## Task to carry out
Could you rewrite the lines below with each "value" swapped for "reading", keeping everything else the same and leaving out the pictures?

## Provided records
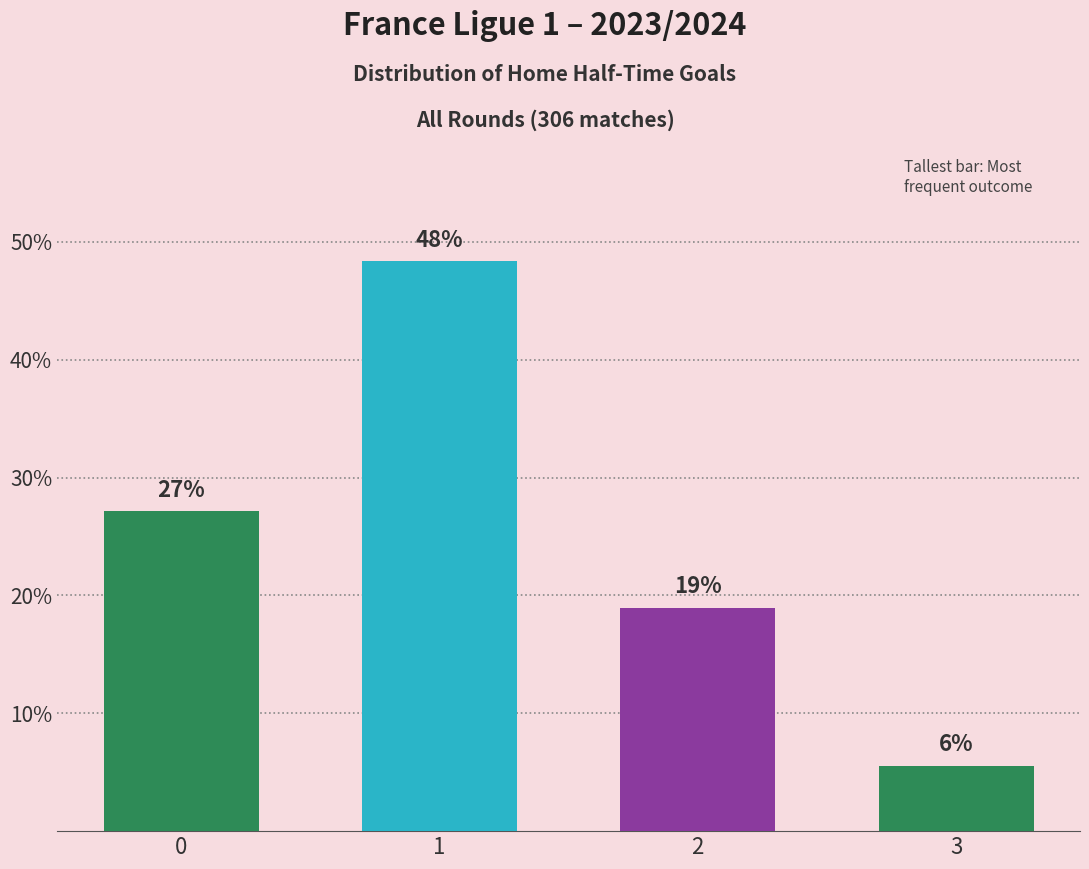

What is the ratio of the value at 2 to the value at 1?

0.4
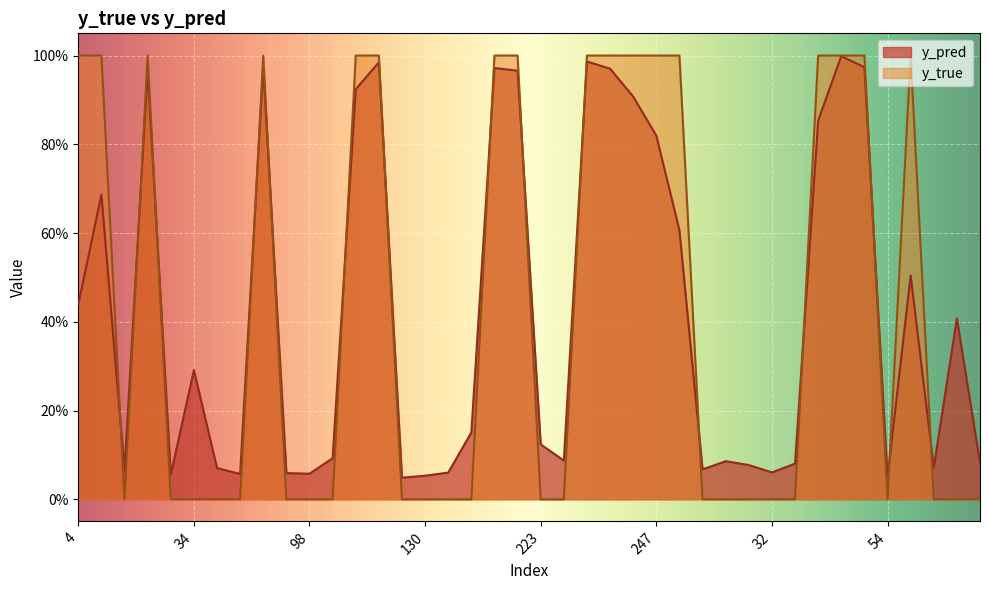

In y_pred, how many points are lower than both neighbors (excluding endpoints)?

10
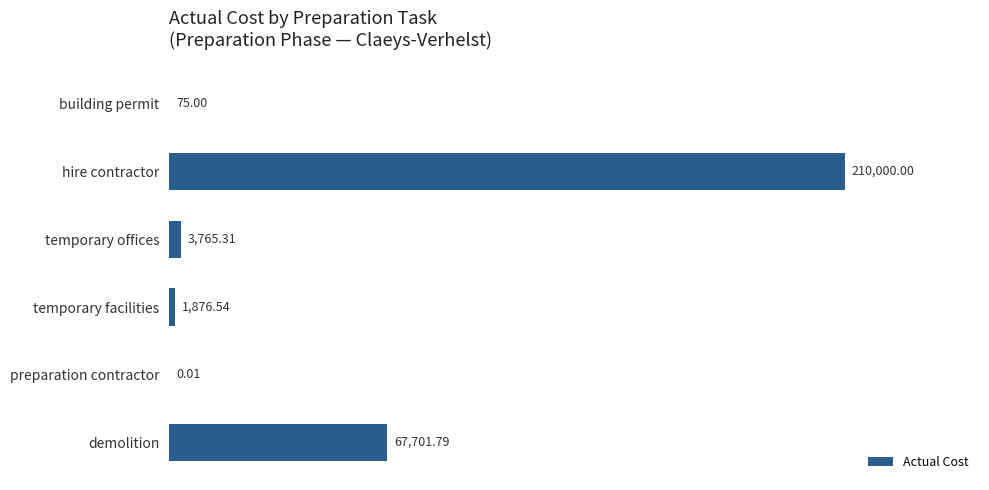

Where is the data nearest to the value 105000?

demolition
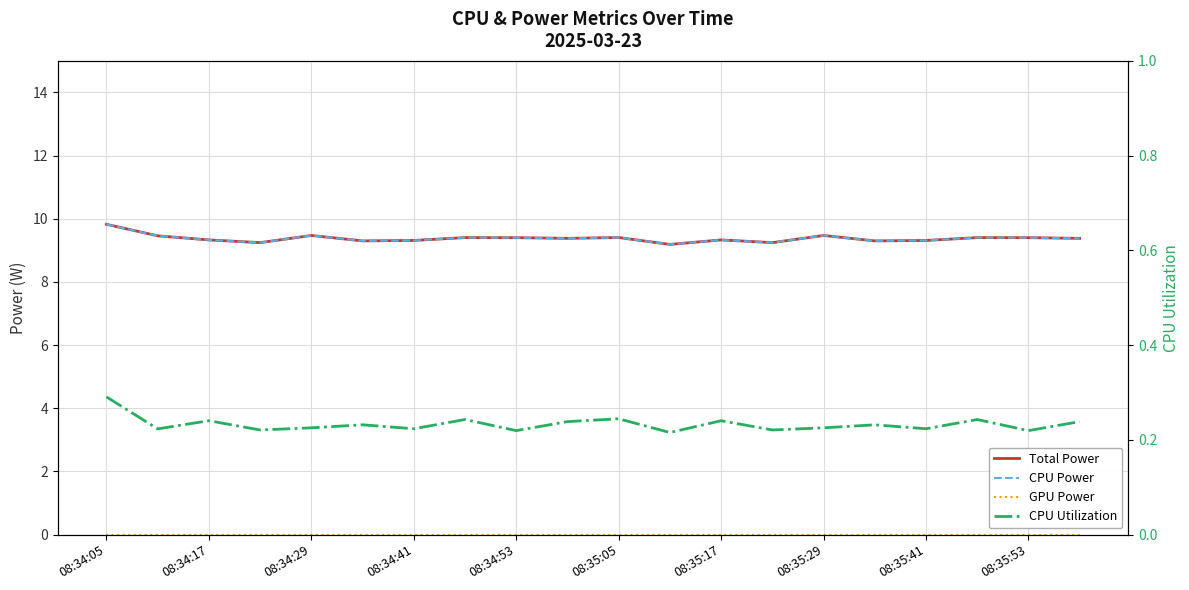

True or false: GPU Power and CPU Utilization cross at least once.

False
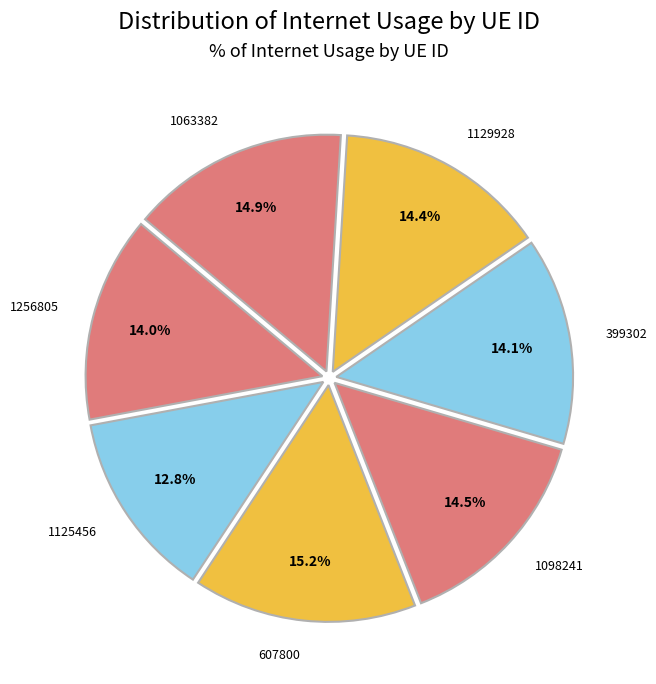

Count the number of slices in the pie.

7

## Answer to this task
What is the ratio of the reading at 2 to the reading at 1?

0.4

In y_pred, how many points are lower than both neighbors (excluding endpoints)?

10

Where is the data nearest to the reading 105000?

demolition

True or false: GPU Power and CPU Utilization cross at least once.

False

Count the number of slices in the pie.

7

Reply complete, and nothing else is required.